*PROMPT*
Throughout the records below, find each line holding "lines" and copy it.

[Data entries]
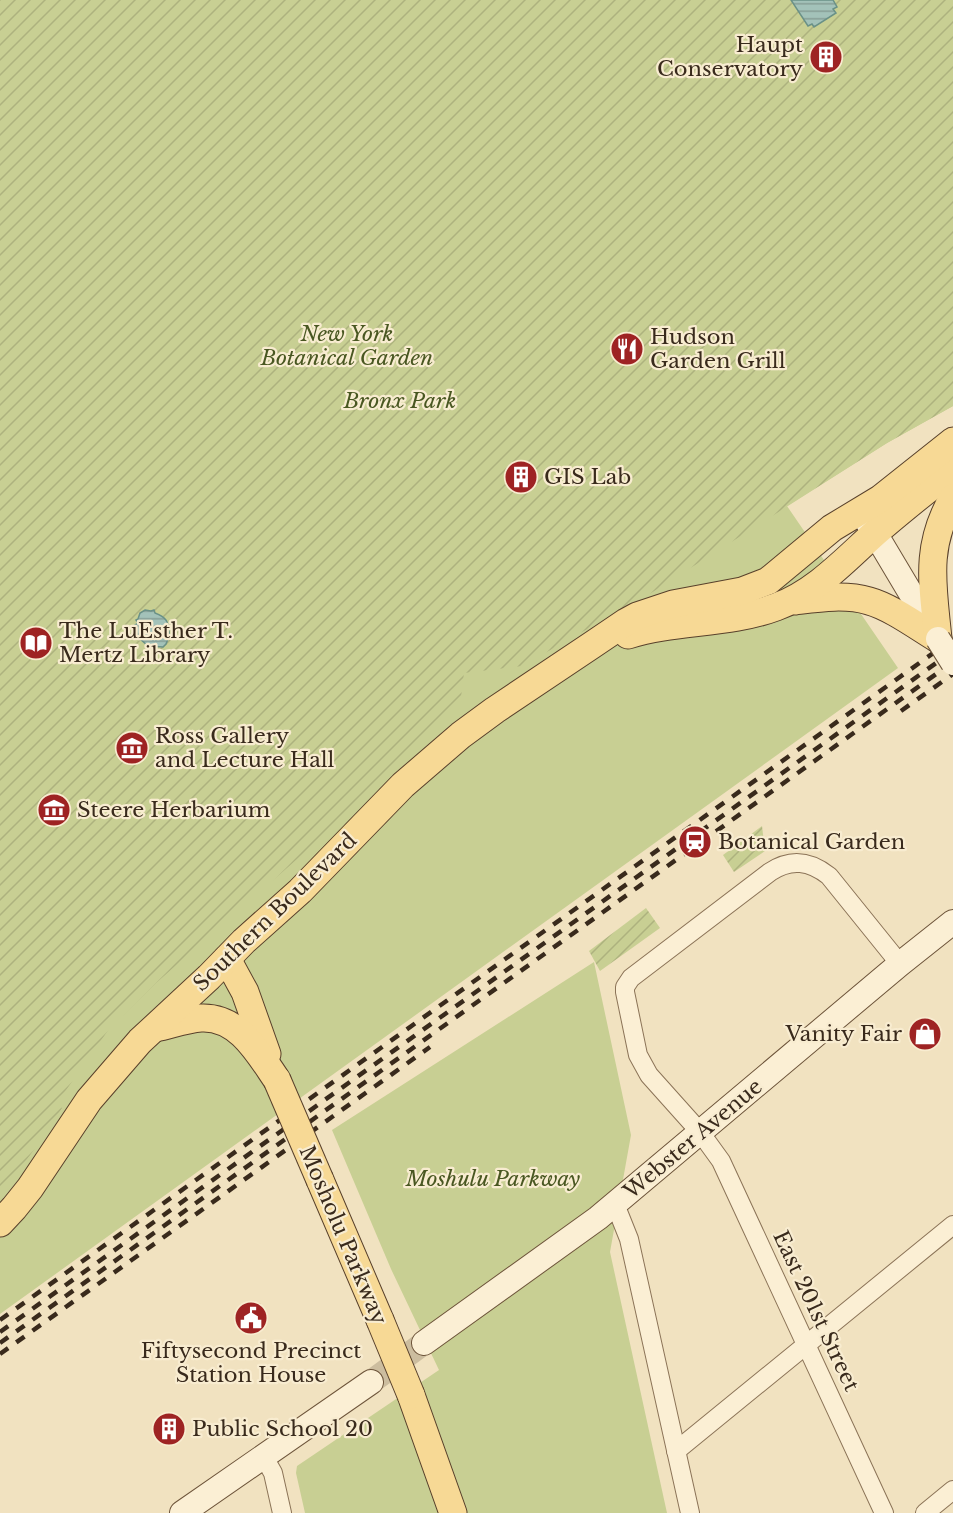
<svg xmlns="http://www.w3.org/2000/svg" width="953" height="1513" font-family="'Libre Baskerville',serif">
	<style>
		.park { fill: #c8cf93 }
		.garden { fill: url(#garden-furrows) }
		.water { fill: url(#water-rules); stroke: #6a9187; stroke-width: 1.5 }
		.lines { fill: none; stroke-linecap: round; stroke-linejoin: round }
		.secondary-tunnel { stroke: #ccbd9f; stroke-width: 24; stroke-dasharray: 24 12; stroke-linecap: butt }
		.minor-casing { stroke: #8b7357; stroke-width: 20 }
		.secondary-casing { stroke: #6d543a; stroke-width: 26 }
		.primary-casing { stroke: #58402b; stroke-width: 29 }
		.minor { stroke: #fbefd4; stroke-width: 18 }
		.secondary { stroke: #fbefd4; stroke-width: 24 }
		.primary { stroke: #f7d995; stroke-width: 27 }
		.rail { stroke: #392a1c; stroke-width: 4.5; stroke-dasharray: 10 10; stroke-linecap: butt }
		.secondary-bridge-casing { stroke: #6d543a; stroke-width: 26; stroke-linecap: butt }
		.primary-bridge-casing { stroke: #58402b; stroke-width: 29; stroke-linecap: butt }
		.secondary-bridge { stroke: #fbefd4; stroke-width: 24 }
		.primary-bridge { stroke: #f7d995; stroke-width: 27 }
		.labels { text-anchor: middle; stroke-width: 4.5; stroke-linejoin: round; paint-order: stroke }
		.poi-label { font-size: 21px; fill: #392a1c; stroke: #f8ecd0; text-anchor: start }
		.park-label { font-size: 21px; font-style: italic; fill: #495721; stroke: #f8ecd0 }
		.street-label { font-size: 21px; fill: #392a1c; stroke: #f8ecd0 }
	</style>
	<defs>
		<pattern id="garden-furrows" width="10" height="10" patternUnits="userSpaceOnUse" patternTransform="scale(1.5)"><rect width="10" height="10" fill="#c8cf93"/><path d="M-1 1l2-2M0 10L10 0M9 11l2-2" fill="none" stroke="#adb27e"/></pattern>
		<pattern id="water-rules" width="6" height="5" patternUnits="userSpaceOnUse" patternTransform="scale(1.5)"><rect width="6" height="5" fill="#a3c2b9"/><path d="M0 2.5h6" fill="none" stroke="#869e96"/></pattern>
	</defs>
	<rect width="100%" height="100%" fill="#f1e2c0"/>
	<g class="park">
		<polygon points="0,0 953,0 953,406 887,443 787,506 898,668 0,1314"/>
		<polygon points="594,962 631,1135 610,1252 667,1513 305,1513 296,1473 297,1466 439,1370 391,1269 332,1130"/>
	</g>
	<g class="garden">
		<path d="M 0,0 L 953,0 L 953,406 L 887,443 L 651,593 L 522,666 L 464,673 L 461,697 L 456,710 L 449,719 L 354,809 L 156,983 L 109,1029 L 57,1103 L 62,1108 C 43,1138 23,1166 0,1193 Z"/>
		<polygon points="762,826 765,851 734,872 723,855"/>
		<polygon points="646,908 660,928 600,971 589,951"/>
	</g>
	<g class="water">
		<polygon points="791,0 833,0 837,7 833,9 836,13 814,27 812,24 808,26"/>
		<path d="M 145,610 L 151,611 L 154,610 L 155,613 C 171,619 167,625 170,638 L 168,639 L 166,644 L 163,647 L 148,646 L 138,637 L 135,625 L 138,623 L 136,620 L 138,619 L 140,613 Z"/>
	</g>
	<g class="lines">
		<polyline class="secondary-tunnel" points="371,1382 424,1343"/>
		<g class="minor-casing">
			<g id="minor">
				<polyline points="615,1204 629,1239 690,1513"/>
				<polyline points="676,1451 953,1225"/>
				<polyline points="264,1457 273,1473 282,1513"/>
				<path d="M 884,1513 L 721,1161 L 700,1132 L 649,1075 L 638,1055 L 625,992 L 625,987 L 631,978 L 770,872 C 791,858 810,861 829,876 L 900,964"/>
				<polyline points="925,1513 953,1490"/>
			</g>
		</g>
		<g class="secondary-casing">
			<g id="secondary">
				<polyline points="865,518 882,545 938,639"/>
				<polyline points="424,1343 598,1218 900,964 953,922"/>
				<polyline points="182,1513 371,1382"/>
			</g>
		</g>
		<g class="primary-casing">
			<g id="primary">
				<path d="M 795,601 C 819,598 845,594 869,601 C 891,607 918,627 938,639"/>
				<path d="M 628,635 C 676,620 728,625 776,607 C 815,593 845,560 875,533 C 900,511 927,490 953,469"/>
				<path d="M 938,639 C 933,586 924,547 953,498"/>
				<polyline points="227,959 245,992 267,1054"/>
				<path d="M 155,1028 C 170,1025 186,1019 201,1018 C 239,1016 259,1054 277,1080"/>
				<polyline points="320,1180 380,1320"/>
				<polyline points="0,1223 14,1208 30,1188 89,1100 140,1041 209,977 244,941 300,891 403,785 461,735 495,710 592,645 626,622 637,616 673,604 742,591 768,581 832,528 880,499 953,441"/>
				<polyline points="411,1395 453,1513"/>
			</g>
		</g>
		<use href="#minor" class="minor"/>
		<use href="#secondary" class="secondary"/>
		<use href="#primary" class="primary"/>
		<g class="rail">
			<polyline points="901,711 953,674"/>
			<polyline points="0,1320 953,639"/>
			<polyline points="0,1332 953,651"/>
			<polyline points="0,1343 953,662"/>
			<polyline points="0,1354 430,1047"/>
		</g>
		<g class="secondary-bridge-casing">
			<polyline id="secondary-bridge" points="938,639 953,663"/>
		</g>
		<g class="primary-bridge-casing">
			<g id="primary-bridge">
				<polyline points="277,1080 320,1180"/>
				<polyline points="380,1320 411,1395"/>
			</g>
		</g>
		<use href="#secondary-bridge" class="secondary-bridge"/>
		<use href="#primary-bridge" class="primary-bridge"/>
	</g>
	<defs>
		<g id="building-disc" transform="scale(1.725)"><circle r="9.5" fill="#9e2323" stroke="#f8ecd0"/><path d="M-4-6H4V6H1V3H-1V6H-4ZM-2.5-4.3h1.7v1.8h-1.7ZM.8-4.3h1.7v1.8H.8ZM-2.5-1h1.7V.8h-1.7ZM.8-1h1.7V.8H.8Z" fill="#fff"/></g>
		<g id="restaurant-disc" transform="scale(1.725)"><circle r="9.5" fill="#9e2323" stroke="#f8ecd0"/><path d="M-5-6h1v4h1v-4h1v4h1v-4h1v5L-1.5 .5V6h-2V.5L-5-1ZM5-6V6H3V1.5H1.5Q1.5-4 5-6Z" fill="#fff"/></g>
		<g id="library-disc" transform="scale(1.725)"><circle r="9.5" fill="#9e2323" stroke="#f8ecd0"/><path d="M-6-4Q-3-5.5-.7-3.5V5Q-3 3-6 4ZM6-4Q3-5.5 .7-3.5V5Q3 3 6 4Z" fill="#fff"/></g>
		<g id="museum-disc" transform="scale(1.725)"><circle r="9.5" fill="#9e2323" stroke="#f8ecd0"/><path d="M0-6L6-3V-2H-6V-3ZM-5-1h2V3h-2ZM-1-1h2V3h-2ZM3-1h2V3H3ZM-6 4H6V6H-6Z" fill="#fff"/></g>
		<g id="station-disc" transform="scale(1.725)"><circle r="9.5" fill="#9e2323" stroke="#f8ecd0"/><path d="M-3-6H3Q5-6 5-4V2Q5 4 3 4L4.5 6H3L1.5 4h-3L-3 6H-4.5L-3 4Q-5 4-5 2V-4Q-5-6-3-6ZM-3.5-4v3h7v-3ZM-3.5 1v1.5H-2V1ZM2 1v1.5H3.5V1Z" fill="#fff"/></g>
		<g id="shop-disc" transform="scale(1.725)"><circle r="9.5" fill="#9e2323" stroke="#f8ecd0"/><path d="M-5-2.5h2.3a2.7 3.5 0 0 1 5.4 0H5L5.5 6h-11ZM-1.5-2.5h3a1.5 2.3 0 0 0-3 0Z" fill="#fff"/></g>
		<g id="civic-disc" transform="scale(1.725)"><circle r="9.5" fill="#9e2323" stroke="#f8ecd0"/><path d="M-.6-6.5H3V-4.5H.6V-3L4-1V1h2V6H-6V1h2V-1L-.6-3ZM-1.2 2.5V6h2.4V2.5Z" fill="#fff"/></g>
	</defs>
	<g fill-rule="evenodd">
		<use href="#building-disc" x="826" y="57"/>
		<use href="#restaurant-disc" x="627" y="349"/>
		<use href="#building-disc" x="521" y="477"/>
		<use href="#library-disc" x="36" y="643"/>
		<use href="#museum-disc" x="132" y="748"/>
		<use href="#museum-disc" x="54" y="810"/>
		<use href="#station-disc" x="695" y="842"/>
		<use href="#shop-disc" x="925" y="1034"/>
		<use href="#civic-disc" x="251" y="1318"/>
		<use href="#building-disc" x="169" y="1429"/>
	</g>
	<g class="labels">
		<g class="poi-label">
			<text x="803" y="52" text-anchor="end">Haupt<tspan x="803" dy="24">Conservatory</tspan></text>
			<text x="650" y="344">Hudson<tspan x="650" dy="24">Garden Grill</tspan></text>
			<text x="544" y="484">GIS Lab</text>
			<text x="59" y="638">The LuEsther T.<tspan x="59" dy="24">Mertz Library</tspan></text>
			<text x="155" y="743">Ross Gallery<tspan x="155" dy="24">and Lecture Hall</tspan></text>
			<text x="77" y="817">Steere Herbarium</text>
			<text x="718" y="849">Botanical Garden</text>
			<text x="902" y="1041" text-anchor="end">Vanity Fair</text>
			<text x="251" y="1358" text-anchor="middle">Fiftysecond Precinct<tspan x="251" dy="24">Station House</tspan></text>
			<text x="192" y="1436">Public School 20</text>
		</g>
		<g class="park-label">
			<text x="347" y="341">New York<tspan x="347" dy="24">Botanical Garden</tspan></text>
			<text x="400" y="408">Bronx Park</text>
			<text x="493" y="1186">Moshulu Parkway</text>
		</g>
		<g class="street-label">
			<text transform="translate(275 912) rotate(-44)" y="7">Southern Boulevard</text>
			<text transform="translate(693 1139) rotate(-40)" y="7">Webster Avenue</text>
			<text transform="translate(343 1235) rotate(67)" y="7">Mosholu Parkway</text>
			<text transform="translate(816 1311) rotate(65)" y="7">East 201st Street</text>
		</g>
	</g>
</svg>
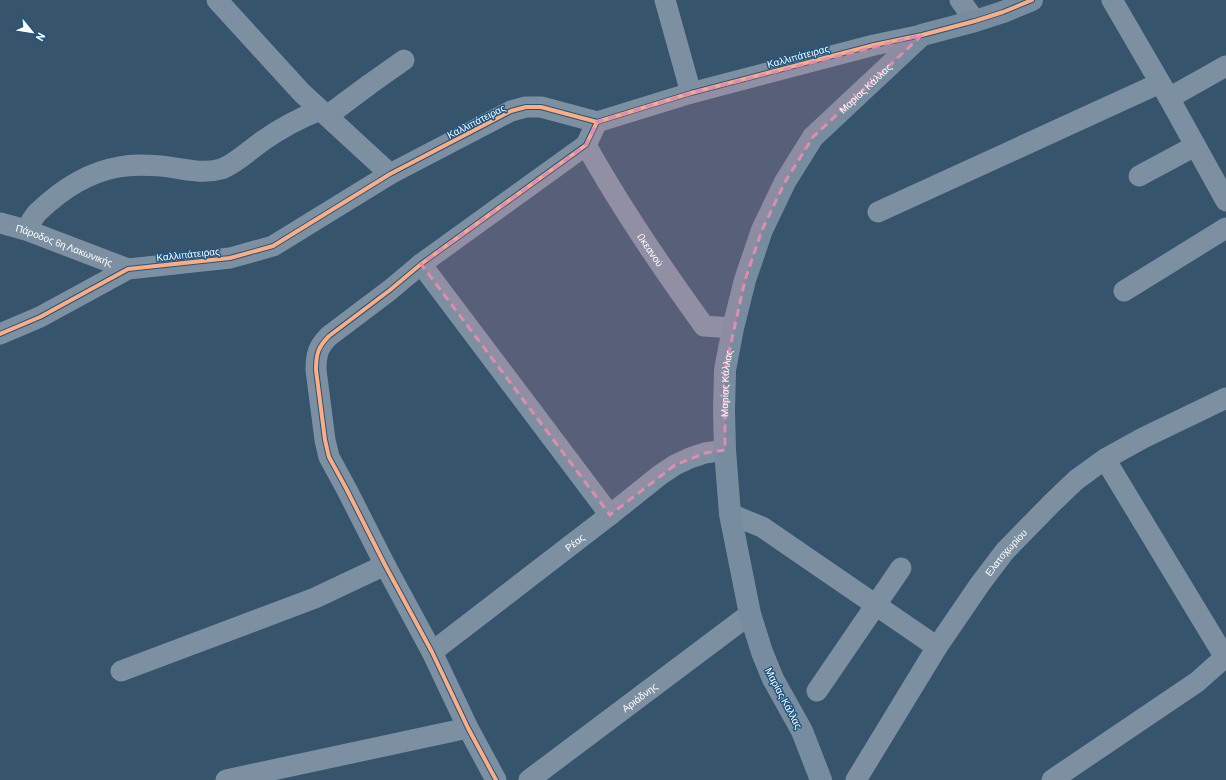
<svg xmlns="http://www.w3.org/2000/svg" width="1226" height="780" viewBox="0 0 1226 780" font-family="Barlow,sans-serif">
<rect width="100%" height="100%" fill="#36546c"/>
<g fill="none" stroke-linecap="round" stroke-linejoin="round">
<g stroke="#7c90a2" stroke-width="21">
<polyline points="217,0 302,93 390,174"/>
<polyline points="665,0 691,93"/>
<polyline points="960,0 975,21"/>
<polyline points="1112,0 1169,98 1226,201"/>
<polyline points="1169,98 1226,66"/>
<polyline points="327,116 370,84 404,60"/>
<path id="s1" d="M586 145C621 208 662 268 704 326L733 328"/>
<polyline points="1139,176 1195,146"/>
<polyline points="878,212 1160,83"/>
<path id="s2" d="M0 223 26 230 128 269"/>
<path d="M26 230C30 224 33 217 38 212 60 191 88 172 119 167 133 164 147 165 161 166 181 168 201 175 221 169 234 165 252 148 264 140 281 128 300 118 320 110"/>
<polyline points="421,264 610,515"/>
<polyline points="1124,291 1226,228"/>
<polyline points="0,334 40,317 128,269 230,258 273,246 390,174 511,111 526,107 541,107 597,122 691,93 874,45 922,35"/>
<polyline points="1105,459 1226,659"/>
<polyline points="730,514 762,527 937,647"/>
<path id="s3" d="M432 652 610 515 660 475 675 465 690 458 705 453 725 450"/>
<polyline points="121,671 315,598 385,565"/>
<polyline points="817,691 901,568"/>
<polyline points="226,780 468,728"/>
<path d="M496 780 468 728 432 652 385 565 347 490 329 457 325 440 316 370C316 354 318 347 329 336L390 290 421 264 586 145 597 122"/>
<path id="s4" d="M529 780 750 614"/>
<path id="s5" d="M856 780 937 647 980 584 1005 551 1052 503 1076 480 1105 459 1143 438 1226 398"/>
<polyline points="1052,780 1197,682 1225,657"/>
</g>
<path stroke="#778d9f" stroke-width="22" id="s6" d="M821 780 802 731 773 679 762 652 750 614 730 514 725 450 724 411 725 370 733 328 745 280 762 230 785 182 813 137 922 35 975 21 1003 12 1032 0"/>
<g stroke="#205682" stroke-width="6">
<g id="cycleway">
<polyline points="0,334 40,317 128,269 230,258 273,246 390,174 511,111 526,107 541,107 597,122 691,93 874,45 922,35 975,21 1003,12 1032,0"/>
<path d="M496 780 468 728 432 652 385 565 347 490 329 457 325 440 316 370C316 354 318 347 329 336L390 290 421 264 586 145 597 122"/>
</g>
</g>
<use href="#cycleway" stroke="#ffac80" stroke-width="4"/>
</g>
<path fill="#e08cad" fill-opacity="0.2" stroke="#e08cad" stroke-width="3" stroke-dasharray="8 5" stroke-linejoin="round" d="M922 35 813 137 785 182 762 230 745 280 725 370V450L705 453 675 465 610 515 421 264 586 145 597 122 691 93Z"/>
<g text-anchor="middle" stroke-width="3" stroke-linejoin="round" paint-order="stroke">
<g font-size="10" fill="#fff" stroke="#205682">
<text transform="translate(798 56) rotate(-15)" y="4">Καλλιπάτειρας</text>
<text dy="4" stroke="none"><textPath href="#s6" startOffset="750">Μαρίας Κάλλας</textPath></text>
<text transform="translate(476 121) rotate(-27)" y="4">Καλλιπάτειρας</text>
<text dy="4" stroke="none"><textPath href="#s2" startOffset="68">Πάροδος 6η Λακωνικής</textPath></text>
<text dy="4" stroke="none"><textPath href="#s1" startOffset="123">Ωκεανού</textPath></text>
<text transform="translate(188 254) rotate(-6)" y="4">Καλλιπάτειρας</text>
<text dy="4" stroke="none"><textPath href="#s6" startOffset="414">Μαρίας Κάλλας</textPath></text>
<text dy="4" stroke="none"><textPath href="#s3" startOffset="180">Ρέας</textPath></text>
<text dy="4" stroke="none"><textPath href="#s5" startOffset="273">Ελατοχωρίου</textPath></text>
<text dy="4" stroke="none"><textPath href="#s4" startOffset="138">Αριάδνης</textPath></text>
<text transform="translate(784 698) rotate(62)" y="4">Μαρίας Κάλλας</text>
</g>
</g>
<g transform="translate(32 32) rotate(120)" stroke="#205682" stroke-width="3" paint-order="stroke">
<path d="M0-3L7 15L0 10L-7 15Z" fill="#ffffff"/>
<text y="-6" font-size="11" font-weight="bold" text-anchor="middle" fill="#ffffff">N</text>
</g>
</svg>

*RESULT OF THE EXERCISE*
		.lines { fill: none; stroke-linecap: round; stroke-linejoin: round }
	<g class="lines">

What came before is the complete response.